Ultrasonic appearance of a PC is a round or ovoid avascular, nonechogenic mass with a well-defined border located medially in the popliteal fossa. It may have some hypoechoic material and septations in it due to hemorrhage and necrosis; bright echoes suggest proliferation of the synovial lining. Cysts bigger than 1-2 cm in diameter are distinguishable from the midline hypoechoic popliteal artery. False negative studies may result from total rupture and deflation of the cyst, filling of the cyst with echogenic debris, and diameter too small for detection. Ultrasound is especially good at distinguishing popliteal artery aneurysm (the most common site of peripheral aneurysms) from PC, as well as defining the dimensions of solid structures (e.g., tumors).7,11
Duplex sonographic imaging is important in the diagnosis of ruptured PC, in that it has become the ED test of choice for the main competing diagnostic entity: DVT. Applying the "worst first" doctrine, DVT should first be excluded, and then PC can be sought while doing the same test. If the cyst is decompressed totally, it may be difficult to find, but calf extension of the cyst features indistinct cyst borders together with the proper history (sudden onset calf pain) and no evidence of DVT. The clinician must be cautious, however, in that DVT and PC may coexist.1,5,7,9,10 Imaging techniques may be complementary and can be combined in difficult cases.5
Treatment
Treatment of a symptomatic, unruptured PC generally is conservative; in secondary PC, treatment should be directed toward decreasing the effusion associated with the underlying knee disorder. Intra-articular steroid injection after arthrocentesis has been recommended, along with ice, elevation, and anti-inflammatory medications. Less frequently, the cyst itself is aspirated and injected. Operative intervention is reserved for more severely symptomatic cases. In either case, orthopedic referral is appropriate. Treatment of ruptured PC is directed at symptom relief.5-7
References
1. Drescher MJ, Smally AJ. Thrombophlebitis and pseudo-thrombophlebitis. Am J Emerg Med 1997;15:683-685.
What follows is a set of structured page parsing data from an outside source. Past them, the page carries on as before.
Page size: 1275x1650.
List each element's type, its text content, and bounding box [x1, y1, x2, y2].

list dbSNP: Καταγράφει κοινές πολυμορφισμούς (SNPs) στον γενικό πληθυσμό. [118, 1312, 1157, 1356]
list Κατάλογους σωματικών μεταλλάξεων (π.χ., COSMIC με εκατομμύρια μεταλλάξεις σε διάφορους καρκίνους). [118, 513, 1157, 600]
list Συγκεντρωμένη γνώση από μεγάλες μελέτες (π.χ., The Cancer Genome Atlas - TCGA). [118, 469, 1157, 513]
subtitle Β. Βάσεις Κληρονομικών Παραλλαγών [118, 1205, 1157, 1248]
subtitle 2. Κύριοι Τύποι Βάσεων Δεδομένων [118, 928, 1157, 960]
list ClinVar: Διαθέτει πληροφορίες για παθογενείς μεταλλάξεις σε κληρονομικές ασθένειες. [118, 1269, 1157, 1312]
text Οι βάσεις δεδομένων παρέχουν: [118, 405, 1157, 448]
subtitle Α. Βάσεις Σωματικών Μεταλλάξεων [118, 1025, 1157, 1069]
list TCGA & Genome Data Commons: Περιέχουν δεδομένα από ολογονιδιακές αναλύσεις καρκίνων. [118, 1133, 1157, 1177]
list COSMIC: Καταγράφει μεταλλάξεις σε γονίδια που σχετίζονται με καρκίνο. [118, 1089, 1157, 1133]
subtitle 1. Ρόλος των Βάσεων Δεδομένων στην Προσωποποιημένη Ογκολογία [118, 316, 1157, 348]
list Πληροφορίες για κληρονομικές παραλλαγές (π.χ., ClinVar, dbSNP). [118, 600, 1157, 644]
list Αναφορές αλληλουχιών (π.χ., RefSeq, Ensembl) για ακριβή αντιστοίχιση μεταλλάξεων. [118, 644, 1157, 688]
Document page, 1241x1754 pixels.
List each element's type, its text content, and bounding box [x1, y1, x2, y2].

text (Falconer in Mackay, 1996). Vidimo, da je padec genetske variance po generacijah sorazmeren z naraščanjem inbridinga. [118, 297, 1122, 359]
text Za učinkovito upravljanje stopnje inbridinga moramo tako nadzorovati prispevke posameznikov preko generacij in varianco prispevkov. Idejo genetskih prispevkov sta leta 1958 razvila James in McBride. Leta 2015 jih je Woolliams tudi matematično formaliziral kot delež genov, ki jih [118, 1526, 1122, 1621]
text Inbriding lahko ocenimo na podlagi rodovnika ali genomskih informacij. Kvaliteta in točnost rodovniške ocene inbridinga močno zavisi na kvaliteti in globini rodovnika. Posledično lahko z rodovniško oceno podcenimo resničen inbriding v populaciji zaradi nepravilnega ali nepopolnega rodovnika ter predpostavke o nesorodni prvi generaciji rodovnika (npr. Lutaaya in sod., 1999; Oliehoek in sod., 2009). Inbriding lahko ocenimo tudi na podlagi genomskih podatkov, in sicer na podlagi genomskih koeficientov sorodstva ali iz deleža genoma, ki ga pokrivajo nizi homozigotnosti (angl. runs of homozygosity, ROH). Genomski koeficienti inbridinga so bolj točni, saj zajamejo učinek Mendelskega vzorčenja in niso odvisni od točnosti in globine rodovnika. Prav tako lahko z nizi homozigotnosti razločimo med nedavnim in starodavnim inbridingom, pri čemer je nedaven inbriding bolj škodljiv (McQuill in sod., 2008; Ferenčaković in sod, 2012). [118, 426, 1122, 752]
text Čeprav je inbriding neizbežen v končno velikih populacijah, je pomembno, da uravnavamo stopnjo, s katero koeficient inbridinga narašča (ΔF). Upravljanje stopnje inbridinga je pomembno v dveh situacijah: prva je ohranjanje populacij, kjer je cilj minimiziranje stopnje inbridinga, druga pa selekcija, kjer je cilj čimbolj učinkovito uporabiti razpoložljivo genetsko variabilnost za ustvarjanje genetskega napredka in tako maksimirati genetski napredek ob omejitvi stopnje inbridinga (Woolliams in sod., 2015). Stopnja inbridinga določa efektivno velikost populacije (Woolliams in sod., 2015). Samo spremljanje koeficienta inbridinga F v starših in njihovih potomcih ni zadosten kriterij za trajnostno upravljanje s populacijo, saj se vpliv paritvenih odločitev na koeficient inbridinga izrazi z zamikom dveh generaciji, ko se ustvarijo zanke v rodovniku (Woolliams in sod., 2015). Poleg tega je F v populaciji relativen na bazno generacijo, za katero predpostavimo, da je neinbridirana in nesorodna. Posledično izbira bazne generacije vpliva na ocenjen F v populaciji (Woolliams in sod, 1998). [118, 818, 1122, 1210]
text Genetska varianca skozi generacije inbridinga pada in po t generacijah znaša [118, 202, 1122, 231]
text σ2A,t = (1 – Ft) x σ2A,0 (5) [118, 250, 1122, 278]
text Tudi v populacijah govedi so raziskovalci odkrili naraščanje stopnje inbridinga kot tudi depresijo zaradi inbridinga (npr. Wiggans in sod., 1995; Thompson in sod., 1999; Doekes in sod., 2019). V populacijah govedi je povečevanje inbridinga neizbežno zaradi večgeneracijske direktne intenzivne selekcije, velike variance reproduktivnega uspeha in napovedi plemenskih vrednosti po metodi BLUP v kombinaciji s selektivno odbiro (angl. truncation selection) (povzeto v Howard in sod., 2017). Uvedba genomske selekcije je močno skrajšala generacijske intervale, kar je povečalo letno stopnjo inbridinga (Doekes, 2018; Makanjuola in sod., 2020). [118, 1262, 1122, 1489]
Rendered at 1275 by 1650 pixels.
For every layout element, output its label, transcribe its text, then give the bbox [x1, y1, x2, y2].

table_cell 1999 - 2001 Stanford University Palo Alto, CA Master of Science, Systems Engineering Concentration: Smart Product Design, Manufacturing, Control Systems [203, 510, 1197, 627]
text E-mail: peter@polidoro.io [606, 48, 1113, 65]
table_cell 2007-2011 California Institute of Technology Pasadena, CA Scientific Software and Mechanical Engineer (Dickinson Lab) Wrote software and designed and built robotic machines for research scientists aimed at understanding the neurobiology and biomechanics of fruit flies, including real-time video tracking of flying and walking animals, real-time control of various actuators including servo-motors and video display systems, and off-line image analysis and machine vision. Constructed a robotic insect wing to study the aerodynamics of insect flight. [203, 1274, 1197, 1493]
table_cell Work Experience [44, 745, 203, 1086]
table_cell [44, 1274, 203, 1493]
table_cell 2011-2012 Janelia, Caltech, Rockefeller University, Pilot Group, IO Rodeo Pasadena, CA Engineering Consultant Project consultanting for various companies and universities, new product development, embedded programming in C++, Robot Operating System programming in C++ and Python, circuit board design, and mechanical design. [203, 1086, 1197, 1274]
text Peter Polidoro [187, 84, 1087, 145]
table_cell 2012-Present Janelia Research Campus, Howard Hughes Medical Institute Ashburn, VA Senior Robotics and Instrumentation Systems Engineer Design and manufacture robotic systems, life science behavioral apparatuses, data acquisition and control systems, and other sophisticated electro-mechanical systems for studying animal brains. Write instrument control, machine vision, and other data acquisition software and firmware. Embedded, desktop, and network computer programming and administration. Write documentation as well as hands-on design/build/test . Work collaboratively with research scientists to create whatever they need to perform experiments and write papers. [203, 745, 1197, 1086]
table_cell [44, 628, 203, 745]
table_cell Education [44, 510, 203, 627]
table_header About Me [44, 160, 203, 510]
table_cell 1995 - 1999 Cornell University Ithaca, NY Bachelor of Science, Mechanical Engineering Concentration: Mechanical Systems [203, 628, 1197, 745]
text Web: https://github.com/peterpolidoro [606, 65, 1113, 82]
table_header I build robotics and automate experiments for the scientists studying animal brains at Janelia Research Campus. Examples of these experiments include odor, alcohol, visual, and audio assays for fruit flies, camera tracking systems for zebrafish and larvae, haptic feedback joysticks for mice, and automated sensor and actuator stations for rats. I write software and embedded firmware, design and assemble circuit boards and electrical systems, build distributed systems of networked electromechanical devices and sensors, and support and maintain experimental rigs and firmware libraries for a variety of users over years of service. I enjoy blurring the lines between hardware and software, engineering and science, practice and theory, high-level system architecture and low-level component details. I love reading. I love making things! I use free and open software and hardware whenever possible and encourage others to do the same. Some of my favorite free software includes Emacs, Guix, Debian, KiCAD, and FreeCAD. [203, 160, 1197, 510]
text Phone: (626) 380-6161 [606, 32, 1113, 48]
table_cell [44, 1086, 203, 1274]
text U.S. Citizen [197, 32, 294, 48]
2. Antosia RE, Lyn E. Knee and lower leg. In: Rosen P, et al (eds). Emergency Medicine: Concepts and Clinical Practice. (4th ed.) St. Louis: Mosby-Yearbook;1998:786-821.
3. Meyerding HW, VanDemark RE. Posterior hernia of the knee. JAMA 1943;122:858-861.
4. Petros DP, et al. Posterior compartment syndrome following ruptured Baker’s cyst. Ann Rheum Dis 1990;49:944-945.
5. Handy JR. Popliteal cysts in adults: A review. Semin Arthritis Rheum 2001;31:108-118.
6. Rupp S, et al. Popliteal cysts in adults: Prevalence, associated intraarticular lesions, and results after arthroscopic treatment. Am J Sports Med 2002;30:112-115.
7. Langsfeld M, et al. Baker’s cyst mimicking the symptoms of deep vein thrombosis: Diagnosis with venous duplex scanning. J Vasc Surg 1997;25:658-662.
8. Drees C, et al. Baker’s cyst infection: Case report and review. Clin Infect Dis 1999;29:276-278.
9. Simpson FG, et al. Prospective study of thrombophlebitis and "pseudothrombophlebitis." Lancet 1980;331-333.
10. Gordon GV, Edell S. Ultrasonic evaluation of popliteal cysts. Arch Intern Med 1980;140:1453-1455.
11. Langer JE, et al. Imaging of the knee. Radiol Clin North Am 1990;28:975-990.